Extracted records:
—————

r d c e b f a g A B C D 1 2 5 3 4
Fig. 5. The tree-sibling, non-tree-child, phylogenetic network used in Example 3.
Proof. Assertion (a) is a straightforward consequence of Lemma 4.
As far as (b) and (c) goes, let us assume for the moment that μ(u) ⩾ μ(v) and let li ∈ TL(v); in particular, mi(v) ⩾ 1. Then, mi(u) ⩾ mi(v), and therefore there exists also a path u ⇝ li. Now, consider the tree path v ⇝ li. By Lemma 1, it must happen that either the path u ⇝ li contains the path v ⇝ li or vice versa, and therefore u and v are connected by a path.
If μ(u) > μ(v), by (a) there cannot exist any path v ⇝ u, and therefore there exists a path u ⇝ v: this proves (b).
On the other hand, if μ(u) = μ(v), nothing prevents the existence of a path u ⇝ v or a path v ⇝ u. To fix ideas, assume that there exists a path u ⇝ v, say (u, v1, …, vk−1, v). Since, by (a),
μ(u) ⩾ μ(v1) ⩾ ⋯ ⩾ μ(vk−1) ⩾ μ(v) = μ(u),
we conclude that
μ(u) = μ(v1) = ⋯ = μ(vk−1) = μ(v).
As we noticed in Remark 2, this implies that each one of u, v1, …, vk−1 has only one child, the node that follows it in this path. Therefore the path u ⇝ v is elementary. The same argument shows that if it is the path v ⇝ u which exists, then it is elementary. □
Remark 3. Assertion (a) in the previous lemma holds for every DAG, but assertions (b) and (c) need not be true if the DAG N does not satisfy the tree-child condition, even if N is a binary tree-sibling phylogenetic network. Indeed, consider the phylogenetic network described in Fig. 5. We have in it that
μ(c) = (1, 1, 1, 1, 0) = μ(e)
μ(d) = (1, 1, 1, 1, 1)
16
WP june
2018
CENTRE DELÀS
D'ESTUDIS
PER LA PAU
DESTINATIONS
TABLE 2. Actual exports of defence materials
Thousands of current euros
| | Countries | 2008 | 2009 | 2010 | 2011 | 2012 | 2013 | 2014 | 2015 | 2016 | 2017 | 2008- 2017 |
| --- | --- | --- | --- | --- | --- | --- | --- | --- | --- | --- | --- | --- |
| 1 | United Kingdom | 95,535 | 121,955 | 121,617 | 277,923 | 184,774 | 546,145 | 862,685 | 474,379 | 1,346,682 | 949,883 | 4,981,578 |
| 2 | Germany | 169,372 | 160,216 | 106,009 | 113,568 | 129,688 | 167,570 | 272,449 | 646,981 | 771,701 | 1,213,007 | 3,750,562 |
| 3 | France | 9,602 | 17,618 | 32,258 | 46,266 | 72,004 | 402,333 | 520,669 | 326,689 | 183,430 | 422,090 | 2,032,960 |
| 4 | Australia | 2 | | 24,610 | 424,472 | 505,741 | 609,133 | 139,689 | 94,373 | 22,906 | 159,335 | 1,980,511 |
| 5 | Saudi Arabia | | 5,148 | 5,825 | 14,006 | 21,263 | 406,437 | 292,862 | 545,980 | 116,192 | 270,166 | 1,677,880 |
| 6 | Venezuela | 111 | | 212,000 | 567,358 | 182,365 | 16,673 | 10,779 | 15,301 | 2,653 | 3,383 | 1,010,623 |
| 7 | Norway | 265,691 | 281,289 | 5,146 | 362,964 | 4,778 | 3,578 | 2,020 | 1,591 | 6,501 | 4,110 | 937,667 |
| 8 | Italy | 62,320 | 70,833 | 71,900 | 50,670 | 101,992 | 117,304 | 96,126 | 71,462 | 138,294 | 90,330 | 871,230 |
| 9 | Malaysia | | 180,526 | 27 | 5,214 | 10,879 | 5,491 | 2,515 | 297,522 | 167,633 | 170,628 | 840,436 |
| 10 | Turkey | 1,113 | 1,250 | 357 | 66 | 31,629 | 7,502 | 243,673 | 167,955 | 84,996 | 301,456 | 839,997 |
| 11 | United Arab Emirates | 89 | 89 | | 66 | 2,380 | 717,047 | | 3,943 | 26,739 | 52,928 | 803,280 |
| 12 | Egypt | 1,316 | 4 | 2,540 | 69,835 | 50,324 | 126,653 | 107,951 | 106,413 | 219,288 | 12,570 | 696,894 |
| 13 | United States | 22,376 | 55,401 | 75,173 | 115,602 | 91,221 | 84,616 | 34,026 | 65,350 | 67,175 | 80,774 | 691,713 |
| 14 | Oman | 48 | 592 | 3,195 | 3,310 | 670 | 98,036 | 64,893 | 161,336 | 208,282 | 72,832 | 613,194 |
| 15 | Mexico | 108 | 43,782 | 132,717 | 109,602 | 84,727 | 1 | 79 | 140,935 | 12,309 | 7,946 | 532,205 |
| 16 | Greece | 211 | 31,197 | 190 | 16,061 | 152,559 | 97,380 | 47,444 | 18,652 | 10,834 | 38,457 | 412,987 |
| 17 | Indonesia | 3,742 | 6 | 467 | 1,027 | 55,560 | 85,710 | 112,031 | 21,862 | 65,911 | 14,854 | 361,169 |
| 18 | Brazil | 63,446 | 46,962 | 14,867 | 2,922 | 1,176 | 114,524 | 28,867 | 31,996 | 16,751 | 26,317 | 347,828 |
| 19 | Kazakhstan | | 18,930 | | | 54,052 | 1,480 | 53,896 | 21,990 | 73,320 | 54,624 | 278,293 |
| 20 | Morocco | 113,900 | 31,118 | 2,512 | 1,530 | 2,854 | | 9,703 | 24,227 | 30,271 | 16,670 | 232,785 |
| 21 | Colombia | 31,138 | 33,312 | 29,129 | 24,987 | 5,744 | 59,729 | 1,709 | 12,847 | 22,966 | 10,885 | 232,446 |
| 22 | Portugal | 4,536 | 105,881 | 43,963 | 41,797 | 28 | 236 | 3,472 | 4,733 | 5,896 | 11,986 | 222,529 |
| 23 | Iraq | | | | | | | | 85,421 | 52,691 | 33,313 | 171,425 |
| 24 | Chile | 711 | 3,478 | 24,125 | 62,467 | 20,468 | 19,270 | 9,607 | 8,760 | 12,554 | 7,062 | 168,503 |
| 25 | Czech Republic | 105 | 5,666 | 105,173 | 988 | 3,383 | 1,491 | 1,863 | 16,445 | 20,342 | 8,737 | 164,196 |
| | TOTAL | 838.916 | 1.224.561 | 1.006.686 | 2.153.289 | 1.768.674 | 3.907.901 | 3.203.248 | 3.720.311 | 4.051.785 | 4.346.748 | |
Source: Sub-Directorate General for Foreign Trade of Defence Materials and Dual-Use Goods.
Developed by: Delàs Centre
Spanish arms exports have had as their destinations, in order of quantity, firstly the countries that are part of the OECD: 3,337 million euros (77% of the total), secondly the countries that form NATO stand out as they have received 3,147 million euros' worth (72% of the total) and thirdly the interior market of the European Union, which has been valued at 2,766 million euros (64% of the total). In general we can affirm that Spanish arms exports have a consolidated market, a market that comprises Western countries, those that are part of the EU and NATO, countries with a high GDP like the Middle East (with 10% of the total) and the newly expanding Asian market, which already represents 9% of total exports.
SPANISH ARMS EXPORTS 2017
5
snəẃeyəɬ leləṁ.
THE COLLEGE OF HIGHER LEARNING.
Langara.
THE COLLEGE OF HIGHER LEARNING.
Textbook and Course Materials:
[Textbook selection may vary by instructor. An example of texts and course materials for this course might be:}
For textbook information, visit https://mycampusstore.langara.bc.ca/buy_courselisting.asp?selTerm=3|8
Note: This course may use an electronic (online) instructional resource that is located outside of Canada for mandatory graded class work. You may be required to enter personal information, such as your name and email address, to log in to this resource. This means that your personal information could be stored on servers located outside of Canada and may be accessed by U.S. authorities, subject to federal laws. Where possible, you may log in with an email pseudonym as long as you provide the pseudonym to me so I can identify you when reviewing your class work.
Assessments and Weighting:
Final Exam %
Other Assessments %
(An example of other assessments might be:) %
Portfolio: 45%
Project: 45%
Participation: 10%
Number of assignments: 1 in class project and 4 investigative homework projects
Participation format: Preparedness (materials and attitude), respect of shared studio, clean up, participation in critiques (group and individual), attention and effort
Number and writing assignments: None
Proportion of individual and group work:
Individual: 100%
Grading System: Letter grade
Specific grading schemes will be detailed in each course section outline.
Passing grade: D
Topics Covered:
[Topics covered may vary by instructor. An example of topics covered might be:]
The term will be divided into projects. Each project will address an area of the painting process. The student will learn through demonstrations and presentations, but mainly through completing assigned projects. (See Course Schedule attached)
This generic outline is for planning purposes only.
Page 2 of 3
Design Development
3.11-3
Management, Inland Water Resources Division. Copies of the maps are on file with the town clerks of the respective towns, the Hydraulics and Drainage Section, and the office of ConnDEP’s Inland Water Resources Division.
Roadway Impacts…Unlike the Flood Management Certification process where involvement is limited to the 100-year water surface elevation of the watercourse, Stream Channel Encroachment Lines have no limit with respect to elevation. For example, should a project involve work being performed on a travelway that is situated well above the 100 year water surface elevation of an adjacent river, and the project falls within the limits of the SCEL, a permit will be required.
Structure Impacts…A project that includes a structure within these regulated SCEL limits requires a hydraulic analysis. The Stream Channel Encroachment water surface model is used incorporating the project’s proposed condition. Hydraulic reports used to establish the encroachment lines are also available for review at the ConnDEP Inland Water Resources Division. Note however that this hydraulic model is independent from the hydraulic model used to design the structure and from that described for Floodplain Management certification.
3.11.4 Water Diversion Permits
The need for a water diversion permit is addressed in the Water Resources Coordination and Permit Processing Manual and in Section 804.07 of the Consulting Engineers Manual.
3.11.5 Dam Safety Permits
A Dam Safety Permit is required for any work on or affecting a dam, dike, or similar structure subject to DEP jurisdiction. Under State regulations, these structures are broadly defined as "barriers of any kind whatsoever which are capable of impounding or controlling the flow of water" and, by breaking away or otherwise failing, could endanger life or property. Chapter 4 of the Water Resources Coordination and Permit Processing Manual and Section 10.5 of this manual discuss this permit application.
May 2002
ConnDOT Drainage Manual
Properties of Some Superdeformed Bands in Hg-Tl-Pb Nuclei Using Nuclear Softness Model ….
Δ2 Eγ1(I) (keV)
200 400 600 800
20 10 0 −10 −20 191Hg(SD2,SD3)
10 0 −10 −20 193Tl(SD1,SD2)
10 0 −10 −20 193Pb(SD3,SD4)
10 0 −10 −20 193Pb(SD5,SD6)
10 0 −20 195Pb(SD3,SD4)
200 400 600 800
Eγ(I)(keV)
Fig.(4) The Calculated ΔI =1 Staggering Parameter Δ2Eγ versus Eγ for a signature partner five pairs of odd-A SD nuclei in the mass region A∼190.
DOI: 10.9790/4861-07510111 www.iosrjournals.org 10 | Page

—————

Every line in the data that holds the string "surface" should be returned.

SOLUTION FOR THIS PROBLEM |
Roadway Impacts…Unlike the Flood Management Certification process where involvement is limited to the 100-year water surface elevation of the watercourse, Stream Channel Encroachment Lines have no limit with respect to elevation. For example, should a project involve work being performed on a travelway that is situated well above the 100 year water surface elevation of an adjacent river, and the project falls within the limits of the SCEL, a permit will be required.
Structure Impacts…A project that includes a structure within these regulated SCEL limits requires a hydraulic analysis. The Stream Channel Encroachment water surface model is used incorporating the project’s proposed condition. Hydraulic reports used to establish the encroachment lines are also available for review at the ConnDEP Inland Water Resources Division. Note however that this hydraulic model is independent from the hydraulic model used to design the structure and from that described for Floodplain Management certification.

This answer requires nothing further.